What to produce:
Only a number is expected in reply: the count of lines below where the word "iter" occurs.

Records for processing:
___
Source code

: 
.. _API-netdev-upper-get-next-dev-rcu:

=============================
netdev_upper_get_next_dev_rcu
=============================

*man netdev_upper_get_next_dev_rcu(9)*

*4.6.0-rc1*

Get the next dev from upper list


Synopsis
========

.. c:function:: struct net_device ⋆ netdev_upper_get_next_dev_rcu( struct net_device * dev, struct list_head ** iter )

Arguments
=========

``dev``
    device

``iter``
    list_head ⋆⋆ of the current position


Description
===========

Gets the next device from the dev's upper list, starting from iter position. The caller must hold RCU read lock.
___
Reply:
3